==== Input data ====

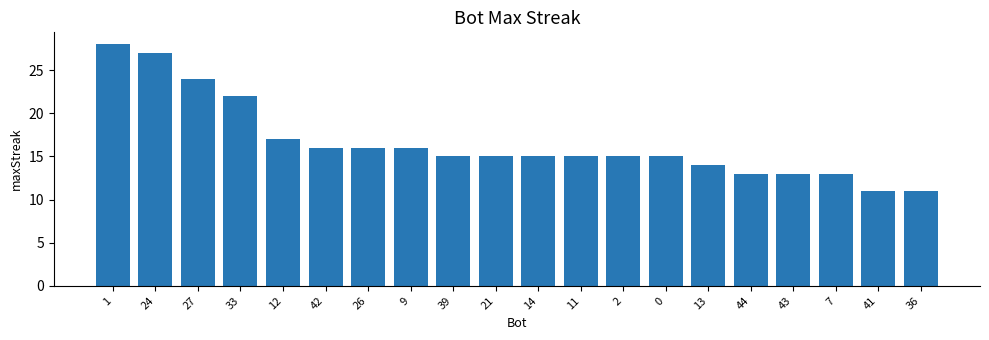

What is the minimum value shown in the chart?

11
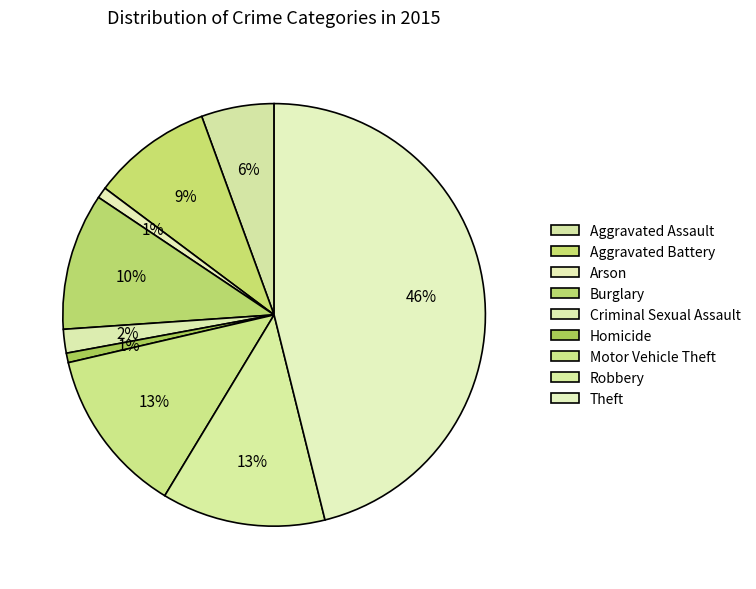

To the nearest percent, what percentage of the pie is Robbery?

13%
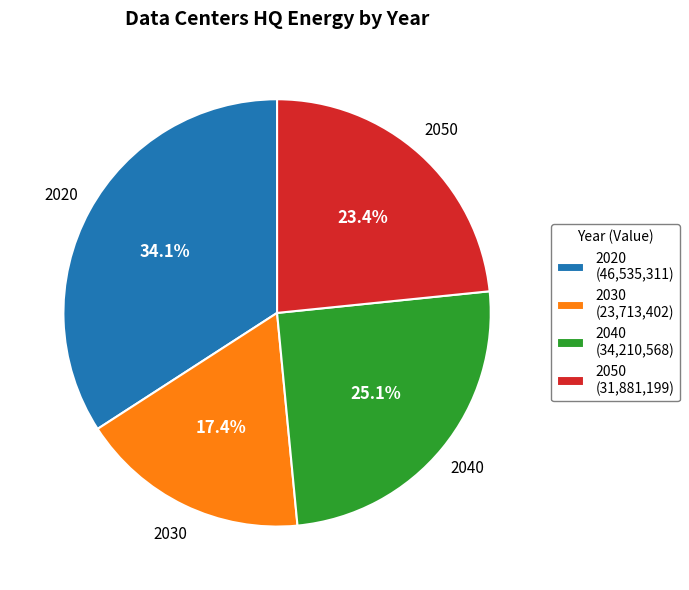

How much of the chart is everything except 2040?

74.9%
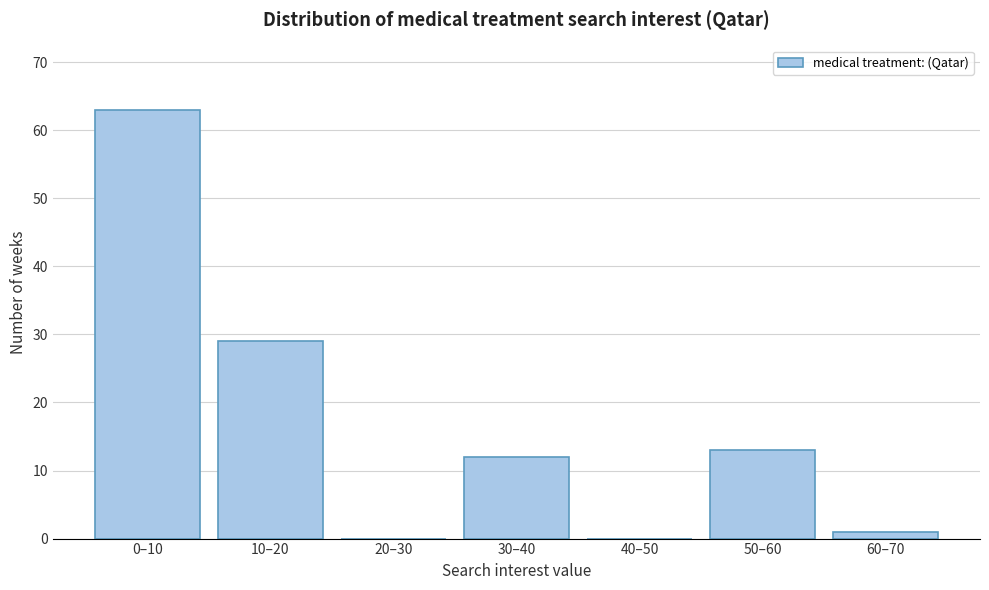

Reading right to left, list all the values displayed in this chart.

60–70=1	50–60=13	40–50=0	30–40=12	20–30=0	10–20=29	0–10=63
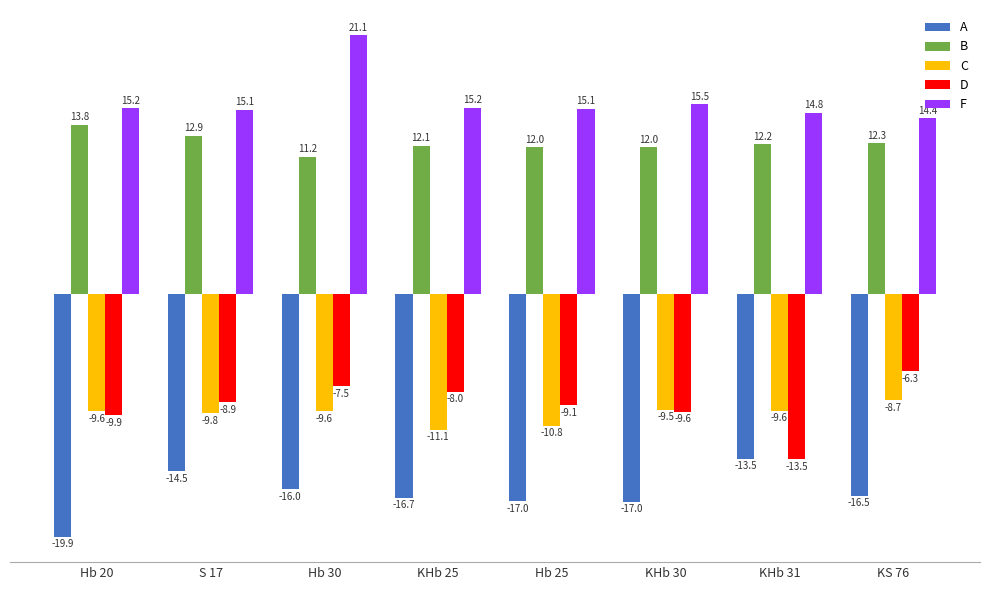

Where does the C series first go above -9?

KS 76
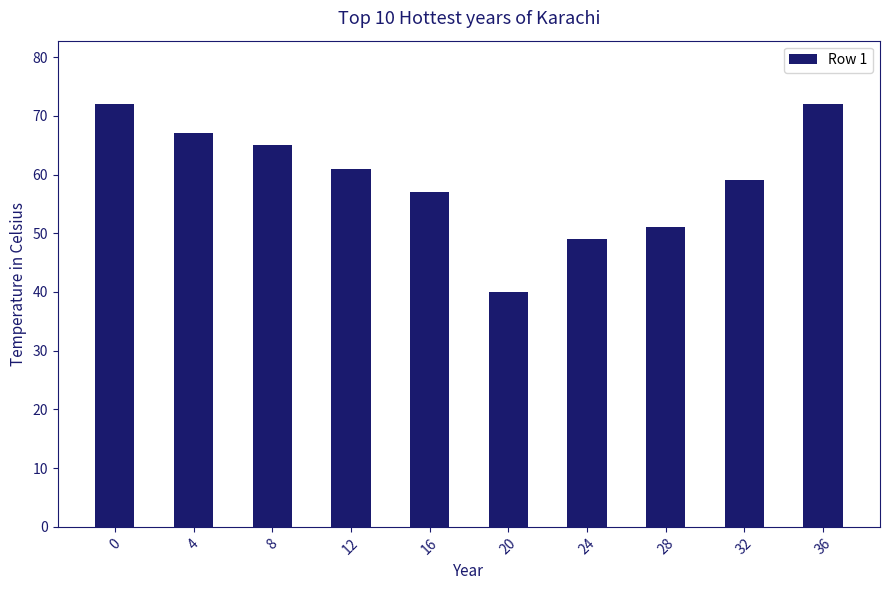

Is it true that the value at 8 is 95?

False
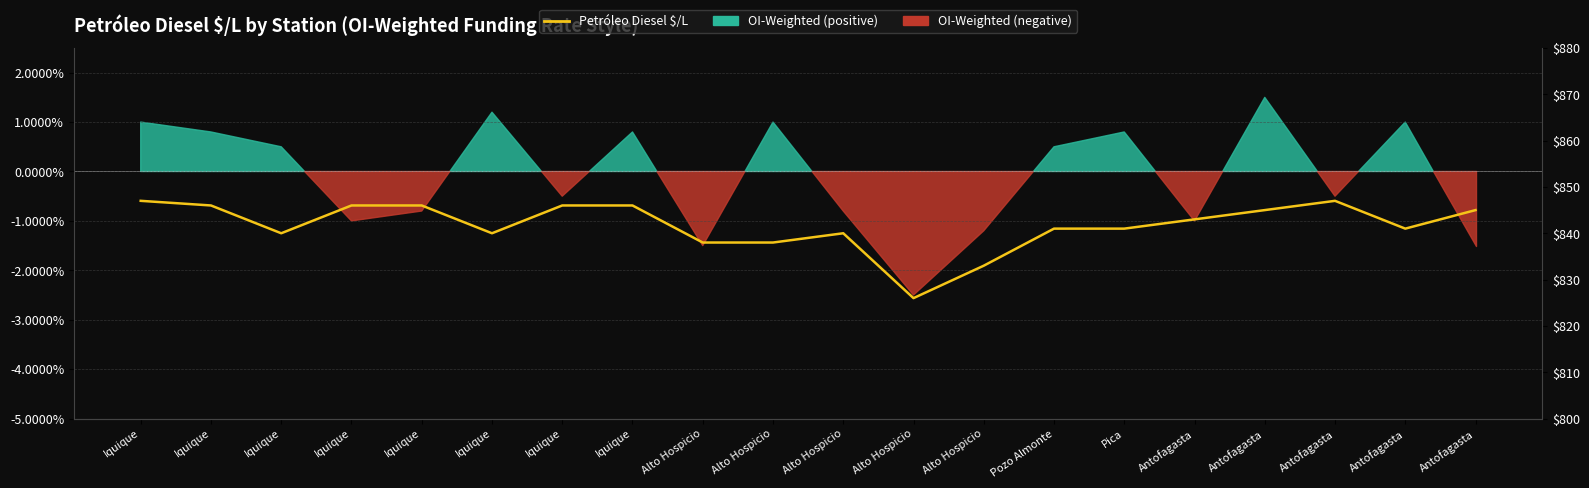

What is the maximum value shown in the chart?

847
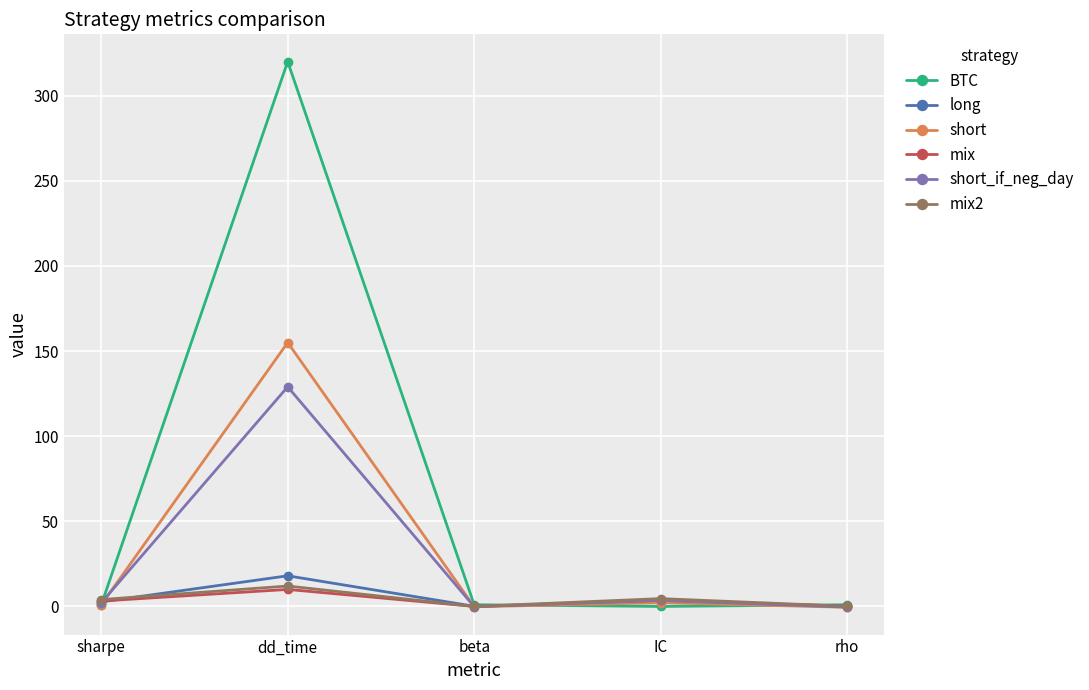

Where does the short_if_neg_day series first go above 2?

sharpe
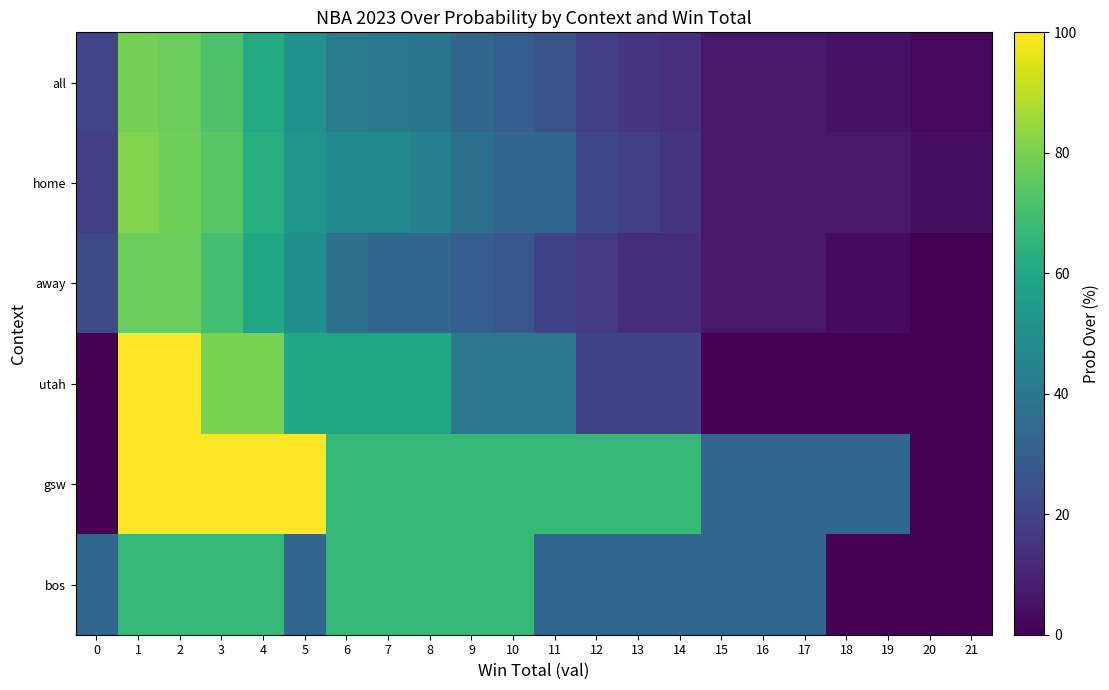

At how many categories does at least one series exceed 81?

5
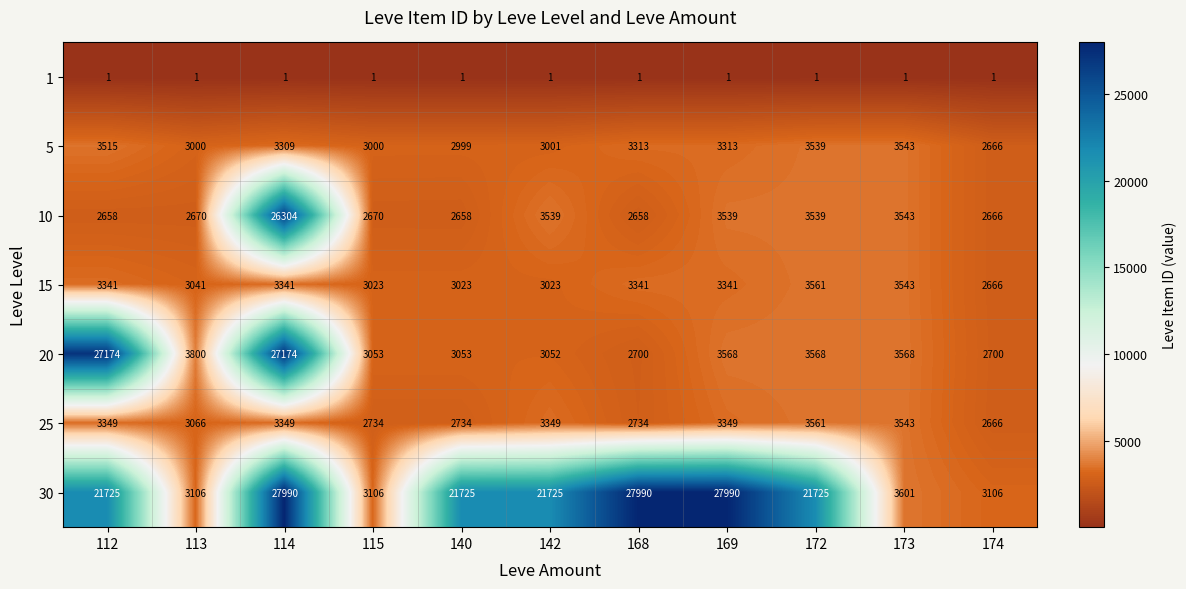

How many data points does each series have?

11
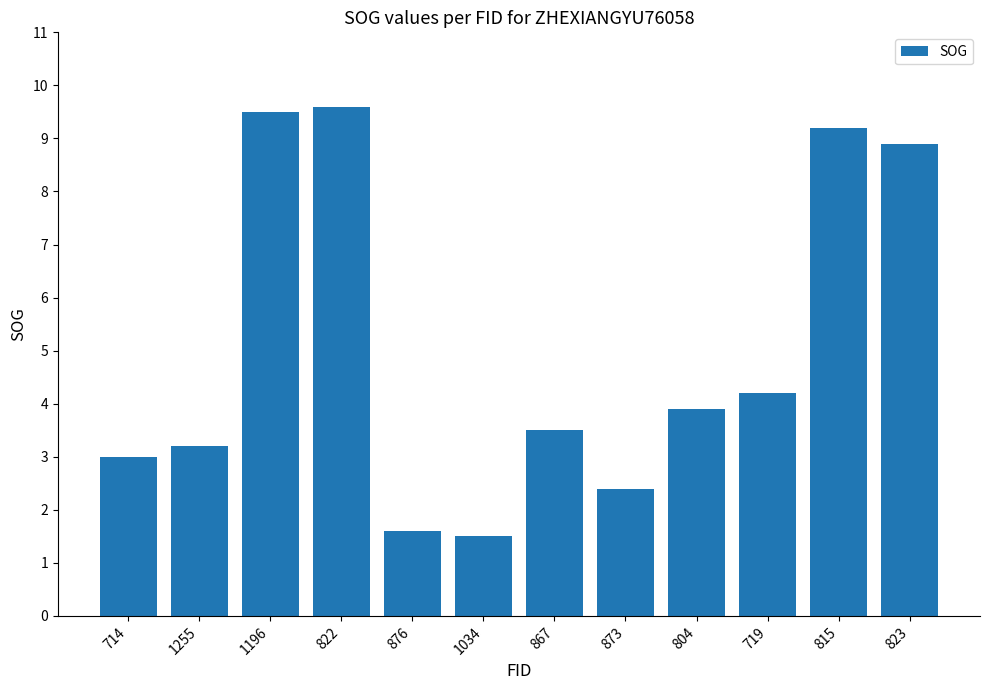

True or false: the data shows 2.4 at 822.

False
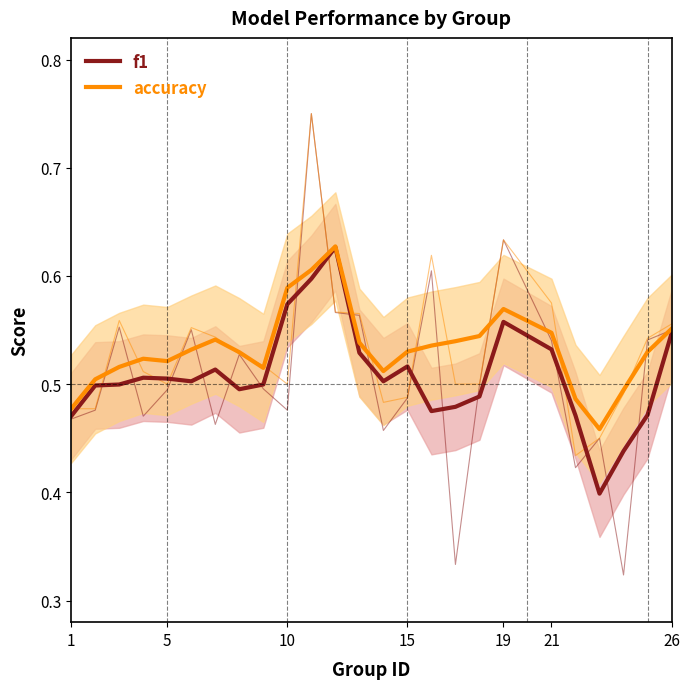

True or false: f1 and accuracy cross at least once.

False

====

Work required ▸
Recast the lines of all the items above as a numbered list, dropping the blank lines and leaving the pictures out of your answer.

Response to this task ▸
1. What is the minimum value shown in the chart?
2. 11
3. To the nearest percent, what percentage of the pie is Robbery?
4. 13%
5. How much of the chart is everything except 2040?
6. 74.9%
7. Reading right to left, list all the values displayed in this chart.
8. 60–70=1	50–60=13	40–50=0	30–40=12	20–30=0	10–20=29	0–10=63
9. Where does the C series first go above -9?
10. KS 76
11. Is it true that the value at 8 is 95?
12. False
13. What is the maximum value shown in the chart?
14. 847
15. Where does the short_if_neg_day series first go above 2?
16. sharpe
17. At how many categories does at least one series exceed 81?
18. 5
19. How many data points does each series have?
20. 11
21. True or false: the data shows 2.4 at 822.
22. False
23. True or false: f1 and accuracy cross at least once.
24. False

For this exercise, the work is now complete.